Monitoring Virtual Machines: A StrategyPhil Biundo
If you have exceptionally adept users of your technologies, you may have run into the issue of users circumventing certain policies and limitations by creating multiple virtual machines that have no limits on their usage. This can become a nightmare for IT professionals, who are not only tasked with hardware issues and software updates but also with monitoring several functions of a company’s IT infrastructure.
Get Management On-Board
While the concept of virtual machines and a virtual desktop infrastructure may sound like gobbledygook to upper management, it is important that you communicate the issues that you are having to them as best you can. Try incorporating clear-cut language about the harms and risks involved, including any security concerns with data your company is responsible for. You may also approach this from an angle of lost productivity from essential employees whose skills are much better applied toward company purposes on company time.
The point of this conversation will be to develop an approved system of repercussions for users who consistently violate the VM policy. Make sure to incorporate a written warning system into this policy, so that violators are informed of the necessity to change their behavior right away.
Reiterate Company Policy
The IT arm of your company has rules against unauthorized VM’s for a reason, and yet it could be that your staff is not fully aware of the necessity of limits on the Virtual Machines that they are able to use. A company-wide management-approved memo to staff is necessary any time there is a consistent problem with the misuse of company technology.
Once you have a policy in place and have informed the staff of the new policy, it’s time to begin regulating and preventing the creation of new Virtual Machines on your network. The solutions that you employ largely depend on the types of VM’s that are flooding your system, and what tools you have available to you. It may take you a few tries to find the solution that works for you.
Here are some ideas:
- Limit Administrator access to key users.
- Utilize any and all role-based access controls offered by your existing software.
- Create restrictions in your registry settings.
- Use common names for any “allowed” VM’s to easily identify those that do not belong.
- Host necessary VM’s on a restricted server and disallow the creation of VM’s on other servers.
- Utilize a hosted solution such as Azure or AWS.
- Scan computers for the file extensions associated with the VM’s causing issues.
- Block IP addresses associated with rogue VM’s.
- Store data off of the machine, then implement software such as DeepFreeze or ReBoot to delete the presence of rogue VM’s.
- Disable virtual technology in your BIOS, and password protect it.

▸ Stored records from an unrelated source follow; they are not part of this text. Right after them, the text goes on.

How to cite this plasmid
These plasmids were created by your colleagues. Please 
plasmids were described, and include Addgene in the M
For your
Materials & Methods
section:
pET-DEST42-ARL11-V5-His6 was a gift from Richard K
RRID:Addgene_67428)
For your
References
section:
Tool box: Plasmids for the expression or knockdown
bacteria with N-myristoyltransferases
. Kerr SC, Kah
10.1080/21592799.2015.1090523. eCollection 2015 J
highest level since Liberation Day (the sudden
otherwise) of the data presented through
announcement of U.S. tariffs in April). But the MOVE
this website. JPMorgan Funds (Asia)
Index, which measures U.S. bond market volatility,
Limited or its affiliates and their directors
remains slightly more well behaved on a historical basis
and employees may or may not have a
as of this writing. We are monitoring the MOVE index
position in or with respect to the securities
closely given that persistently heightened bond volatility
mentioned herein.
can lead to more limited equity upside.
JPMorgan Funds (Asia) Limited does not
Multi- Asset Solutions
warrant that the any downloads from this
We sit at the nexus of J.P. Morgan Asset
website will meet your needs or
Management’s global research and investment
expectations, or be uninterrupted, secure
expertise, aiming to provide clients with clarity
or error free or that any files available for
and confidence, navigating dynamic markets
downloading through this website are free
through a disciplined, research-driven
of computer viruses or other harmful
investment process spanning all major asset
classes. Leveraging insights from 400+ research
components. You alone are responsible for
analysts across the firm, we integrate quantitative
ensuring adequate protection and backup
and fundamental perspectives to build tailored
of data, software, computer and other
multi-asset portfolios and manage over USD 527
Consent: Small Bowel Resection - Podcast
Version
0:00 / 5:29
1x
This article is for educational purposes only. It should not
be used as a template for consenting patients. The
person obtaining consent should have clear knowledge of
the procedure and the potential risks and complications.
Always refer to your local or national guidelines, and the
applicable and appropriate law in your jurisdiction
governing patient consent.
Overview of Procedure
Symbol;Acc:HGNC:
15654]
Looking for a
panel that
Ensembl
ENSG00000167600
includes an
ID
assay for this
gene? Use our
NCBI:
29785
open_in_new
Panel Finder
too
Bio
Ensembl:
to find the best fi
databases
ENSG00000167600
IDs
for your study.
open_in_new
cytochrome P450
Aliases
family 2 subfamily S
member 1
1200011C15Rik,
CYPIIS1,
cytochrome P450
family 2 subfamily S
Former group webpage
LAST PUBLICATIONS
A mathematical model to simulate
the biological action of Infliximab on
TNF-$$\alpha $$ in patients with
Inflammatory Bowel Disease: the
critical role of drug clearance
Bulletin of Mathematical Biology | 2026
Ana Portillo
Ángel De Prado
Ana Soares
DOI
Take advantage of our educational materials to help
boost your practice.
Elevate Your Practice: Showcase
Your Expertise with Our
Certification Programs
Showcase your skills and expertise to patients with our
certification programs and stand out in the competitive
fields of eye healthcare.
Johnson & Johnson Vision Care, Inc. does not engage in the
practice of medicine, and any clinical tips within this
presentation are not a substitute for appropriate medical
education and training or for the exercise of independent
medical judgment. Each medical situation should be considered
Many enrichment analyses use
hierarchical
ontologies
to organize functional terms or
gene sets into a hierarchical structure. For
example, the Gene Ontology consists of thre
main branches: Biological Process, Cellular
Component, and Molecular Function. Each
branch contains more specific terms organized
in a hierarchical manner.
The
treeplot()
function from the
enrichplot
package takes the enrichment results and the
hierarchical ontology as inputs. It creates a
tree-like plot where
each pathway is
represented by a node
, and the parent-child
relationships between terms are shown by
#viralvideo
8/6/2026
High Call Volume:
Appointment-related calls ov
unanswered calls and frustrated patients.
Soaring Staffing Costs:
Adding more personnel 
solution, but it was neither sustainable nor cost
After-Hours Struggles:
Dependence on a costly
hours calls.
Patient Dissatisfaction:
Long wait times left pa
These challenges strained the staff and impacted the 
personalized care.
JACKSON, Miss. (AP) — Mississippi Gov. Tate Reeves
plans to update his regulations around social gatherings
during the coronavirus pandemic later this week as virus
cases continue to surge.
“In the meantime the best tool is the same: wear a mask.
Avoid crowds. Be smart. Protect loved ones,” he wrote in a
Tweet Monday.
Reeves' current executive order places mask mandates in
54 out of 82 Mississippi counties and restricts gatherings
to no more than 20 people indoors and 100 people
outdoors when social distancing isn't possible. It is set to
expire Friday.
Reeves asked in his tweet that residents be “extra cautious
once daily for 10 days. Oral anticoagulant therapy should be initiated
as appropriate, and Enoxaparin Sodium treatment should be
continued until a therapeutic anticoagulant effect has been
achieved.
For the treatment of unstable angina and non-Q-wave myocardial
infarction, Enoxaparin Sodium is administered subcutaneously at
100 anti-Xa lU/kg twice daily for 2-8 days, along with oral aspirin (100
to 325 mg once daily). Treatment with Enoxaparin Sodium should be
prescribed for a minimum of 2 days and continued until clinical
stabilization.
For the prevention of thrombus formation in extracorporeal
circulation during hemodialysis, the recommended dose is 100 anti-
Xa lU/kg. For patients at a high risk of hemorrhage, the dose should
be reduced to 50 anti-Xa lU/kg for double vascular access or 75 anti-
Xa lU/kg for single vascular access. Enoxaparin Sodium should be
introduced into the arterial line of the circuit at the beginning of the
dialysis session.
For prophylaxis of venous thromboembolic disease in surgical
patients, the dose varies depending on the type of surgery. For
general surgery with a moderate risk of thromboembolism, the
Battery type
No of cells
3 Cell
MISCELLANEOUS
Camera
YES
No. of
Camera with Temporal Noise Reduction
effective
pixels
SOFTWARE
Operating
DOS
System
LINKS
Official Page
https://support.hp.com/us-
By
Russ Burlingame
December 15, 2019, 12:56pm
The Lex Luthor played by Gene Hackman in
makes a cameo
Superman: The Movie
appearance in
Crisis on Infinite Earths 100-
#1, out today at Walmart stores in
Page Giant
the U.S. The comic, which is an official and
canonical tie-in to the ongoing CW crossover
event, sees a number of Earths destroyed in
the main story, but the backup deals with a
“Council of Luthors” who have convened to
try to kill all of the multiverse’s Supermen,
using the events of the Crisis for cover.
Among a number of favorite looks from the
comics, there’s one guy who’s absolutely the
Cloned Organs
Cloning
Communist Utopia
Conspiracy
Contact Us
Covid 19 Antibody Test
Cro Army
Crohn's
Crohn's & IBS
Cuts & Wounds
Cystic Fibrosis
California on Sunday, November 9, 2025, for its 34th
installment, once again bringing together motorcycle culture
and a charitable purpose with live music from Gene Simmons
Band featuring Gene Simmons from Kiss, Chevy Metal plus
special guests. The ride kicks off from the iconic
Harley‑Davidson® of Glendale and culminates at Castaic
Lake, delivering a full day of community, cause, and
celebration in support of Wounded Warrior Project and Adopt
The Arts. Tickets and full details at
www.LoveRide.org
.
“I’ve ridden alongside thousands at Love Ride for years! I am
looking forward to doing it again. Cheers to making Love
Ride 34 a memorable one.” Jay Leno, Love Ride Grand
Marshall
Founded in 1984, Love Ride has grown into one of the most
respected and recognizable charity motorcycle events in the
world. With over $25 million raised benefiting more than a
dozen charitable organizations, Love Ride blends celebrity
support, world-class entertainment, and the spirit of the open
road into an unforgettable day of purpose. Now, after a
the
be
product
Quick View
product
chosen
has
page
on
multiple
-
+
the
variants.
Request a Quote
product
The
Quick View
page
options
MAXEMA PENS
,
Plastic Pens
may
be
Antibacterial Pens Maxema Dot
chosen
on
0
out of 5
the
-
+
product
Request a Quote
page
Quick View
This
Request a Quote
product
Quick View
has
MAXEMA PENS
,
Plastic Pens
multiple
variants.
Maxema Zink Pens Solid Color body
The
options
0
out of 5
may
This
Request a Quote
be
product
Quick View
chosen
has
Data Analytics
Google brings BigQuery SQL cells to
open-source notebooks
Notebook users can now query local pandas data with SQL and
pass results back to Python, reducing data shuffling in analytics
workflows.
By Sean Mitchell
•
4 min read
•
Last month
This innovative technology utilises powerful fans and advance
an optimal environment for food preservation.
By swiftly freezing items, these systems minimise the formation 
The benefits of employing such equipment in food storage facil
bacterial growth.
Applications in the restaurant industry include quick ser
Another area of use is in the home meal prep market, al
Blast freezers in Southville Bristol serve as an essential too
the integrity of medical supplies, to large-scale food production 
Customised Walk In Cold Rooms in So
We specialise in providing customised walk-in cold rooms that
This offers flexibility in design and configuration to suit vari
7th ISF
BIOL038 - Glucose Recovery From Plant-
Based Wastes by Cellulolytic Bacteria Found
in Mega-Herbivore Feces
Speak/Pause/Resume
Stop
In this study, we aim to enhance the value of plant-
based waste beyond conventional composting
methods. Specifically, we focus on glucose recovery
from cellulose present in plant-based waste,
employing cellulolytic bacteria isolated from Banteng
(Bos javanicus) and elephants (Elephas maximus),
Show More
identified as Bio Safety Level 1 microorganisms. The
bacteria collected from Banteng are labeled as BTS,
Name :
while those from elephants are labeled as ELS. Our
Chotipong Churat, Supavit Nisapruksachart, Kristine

- Remove write permission from files storing your VM’s. This will also prevent users from “adjusting” your existing VM’s to suit their purposes.
- Disable installations of new applications without IT Administrator approval.
Flexible Approach to Monitoring Virtual Machines
The bottom line is, when dealing with technology savvy users such as programmers, you will have to use an approach of monitoring for VM creation backed by policies that are supported by your management team.
The greater question if your problem persists is whether or not your existing policies are too rigid to allow users to efficiently complete their tasks. If you sit down with those who are violating the policy, try to get them to explain their reasoning for needing a Virtual Machine. An open line of communication with end users is the best way to determine whether your current policies are suitable for the end goals of your organization.